**BRANO DI RIFERIMENTO**
⟨

Lo scorso ottobre, infatti, la Commissione europea ha lanciato due consultazioni che coinvolgono direttamente l’industria dei fondi alternativi: la prima ha ad oggetto la revisione del Regolamento sui fondi di investimento europei a lungo termine (Regolamento Eltif) e scade il prossimo 19 gennaio; la seconda riguarda la revisione di alcuni aspetti della disciplina dei gestori dei fondi di investimento alternativi e scade il prossimo 29 gennaio.
“Abbiamo l’opportunità di rivedere alcune parti della direttiva con l’obiettivo di migliorarla ulteriormente in vista dell’introduzione di una disciplina unica per i mercati finanziari europei (la Cmu, ndr) e stimolare la ripresa economica dopo la crisi legata al Covid19”, sostiene McGuiness.
Nel suo intervento introduttivo ai lavori, il Commissario loda la crescita dell’industria dei prodotti alternativi e la considera “fondamentale per la ripresa dell’economia nel post pandemia”, sottolinea però la necessità di potenziarne alcune parti. In particolare tre.
“Vogliamo continuare a supportare la crescita e la concorrenza dell’industria dei fondi alternativi, ma al contempo dobbiamo tutelare la stabilità finanziaria dei mercati europei, monitorare e rinforzare la protezione degli investitori verso qualsiasi potenziale rischio di shock futuri”, commenta.

⟩

Dati estratti da una raccolta
⟨

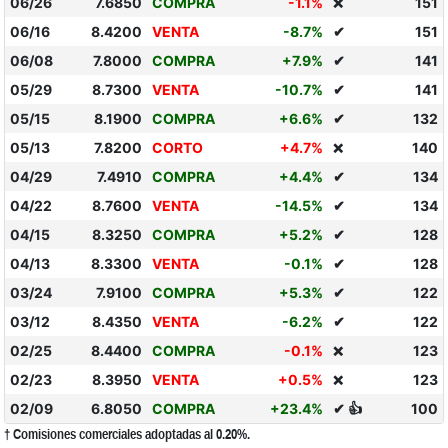
06/26
7.6850
COMPRA
-1.1%
151
❌
06/16
8.4200
VENTA
-8.7%
✔
151
06/08
7.8000
COMPRA
+7.9%
✔
141
05/29
8.7300
VENTA
-10.7%
✔
141
05/15
8.1900
COMPRA
+6.6%
✔
132
05/13
7.8200
CORTO
+4.7%
140
❌
04/29
7.4910
COMPRA
+4.4%
✔
134
04/22
8.7600
VENTA
-14.5%
✔
134
04/15
8.3250
COMPRA
+5.2%
✔
128
04/13
8.3300
VENTA
-0.1%
✔
128
03/24
7.9100
COMPRA
+5.3%
✔
122
03/12
8.4350
VENTA
-6.2%
✔
122
02/25
8.4400
COMPRA
-0.1%
123
❌
02/23
8.3950
VENTA
+0.5%
123
❌
02/09
6.8050
COMPRA
+23.4%
✔ 👍
100
† Comisiones comerciales adoptadas al 0.20%.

⟩

**DESCRIZIONE DEL PROBLEMA**
Prosegua il brano sulle consultazioni della Commissione europea in materia di fondi alternativi, riprendendo subito dopo la sua ultima frase.

**SOLUZIONE PROPOSTA**
La stabilità finanziaria. Così McGuiness: “Nonostante la volatilità di questo 2020 i mercati si sono ripresi grazie agli interventi della Bce. In generale l’industria del risparmio gestito ha mostrato buone capacità di recupero, ciononostante alcuni tipi di fondi hanno evidenziato difficoltà dovute all’illiquidità di alcuni sottostanti combinata con la struttura aperta del prodotto. L’insieme di questi esempi ha evidenziato l’importanza di saper gestire i profili di liquidabilità in uno scenario di volatilità degli asset sottostanti. Altre vulnerabilità individuate richiedono cautela e regole per rispondere con efficacia ai potenziai futuri shock del mercato”.
Protezione investitori. “Sappiamo che i cittadini europei sono grandi risparmiatori e si servono dell’industria della gestione per indirizzare il risparmio verso vie più remunerative. Una di queste è il mercato dei fondi alternativi che alloca il risparmio privato dei cittadini verso le compagnie che ne hanno più bisogno. Le Autorità regolano questo sistema per cercare da un lato di allargare il più possibile la platea di partecipanti a questo mercato, ma dall’altro deve trovare il framework legale più idoneo per proteggerli, sottolinea il Commissario europeo.
Integrazione e concorrenza. Ancora McGuiness: “Per creare un mercato più integrato e competitivo cerchiamo di migliorare l’Aifmd passport e di garantire un ‘terreno di gioco’ comune fra provider che offrono lo stesso tipo di prodotti e servizi. In tal senso, i nostri sforzi sono rivolti prevalentemente verso la delegation, in particolare nelle aree di gestione di portafoglio, e nel risk management. Anche qui, dobbiamo trovare il giusto equilibrio fra la mitigazione dei potenziali rischi e gli interessi di investitori da un lato e gestori dall’altro.
“Le principali vulnerabilità del framework Aimfd identificate dal Financial Stability Board sono due: il fund leverage (la leva finanziaria dei fondi, ndr) e il rischio di liquidità”, spiega Adina Gureau Audibert, head of asset management, AFG, l’omologa francese di Assogestioni.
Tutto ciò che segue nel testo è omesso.